Fig. 4. The city has everything you would want to gawk at, except the relics of a great saint to call its own. An angel appears before the holy man you’re named after and reveals the journey of his bones, so centuries later two merchants travel to the next continent to fulfill the lore. Cranium and clavicle, sternum and sacrum, femur and fibula, they place the remains of his saintliness at the bottom of a basket, hide them with slabs of pork. The men fly back on a winged lion, the city swooning in ecstasy as it meets them, at which point you look at the man with a raised eyebrow, Where have you taken the punchline to.
 
 
 

Figs. 5 & 6. Ashen and hollow, the city loses its monuments in exchange for another history. No bombs, the man orders his army. But the enemy has never bothered to pick up his language, the university hall a gun nest, slabs falling off the façade. When the city finally goes quiet, the man walks around with a camera, the lens trained on the vulnerable insides of a civilian on the ground, the rubble that used to be a tenement, white soldiers drinking from a rusty artesian pump. You turn up the volume to hear the faint scratching noise beneath the voiceover. A woman leans against the one wall of her house and falls asleep.

 
 
 
Fig. 9. The citizens slip their ballots into the mouth of a stone god, his bug-eyed warning now nothing but an accidental feature of the city, the kind tourists easily overlook. Mossy flames shoot out of his brows, and the citizens make their choice based on who has the silverest tongue. The man spends his last few days in power watching their gifts of rosewater and balsam diminish. You see him walking along a corridor, his raiment the weight of a small child, he picks at a gold thread when you make small talk. They say he has everything, but because he wants more, they paint over his likeness with the heaviest black.
 
 
 
Fig. 13. The painting of the lives you covet is in the Museum of Quaint and Neglected Holidays, right next to a banh mi store owned by a white guy and his tiny wife. The man hugs you, which means Till we meet again is really a polite refusal. Nature, given over to randomness, concedes and gives you night and day, spring and autumn, death and death.
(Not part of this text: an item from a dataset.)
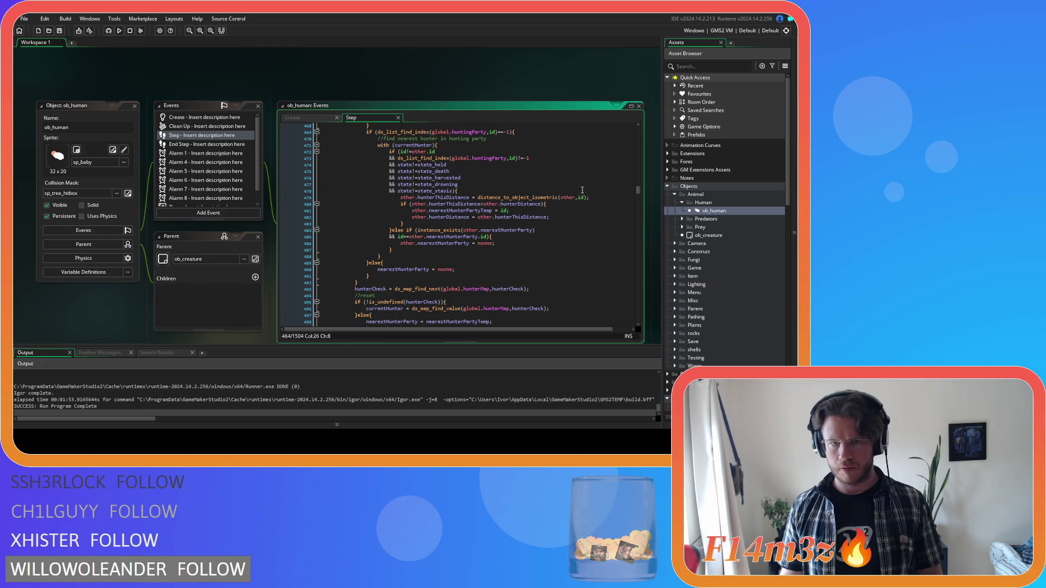
{"action": "scroll", "coordinate": [582, 190], "scroll_direction": "down", "scroll_amount": 7}
{"action": "scroll", "coordinate": [582, 190], "scroll_direction": "down", "scroll_amount": 9}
And the man is a face glimpsed through the window as the bus pulls away, the man is sluggish smoke from the chimney. Look up, the man’s a hazy moon. He’s the amniotic silence that takes over your evenings.
 
 
 
Fig. 19. Drab shore, sand the color of the inside of your elbow. The man teaches you curse words from his country, shows you a video of his hometown. Someone opens a bottle of room-temperature water, which immediately freezes as it’s exposed to the arctic air. When he says he feels smarter with you around, read a future into it. Understand that the way he brushes sand off your thigh is the answer to all the questions you need courage to ask. Back in the city now, walking to his flat for a quick fuck, he shouts at a vagrant huddled in a corner, there’s nothing like heroism to turn you on.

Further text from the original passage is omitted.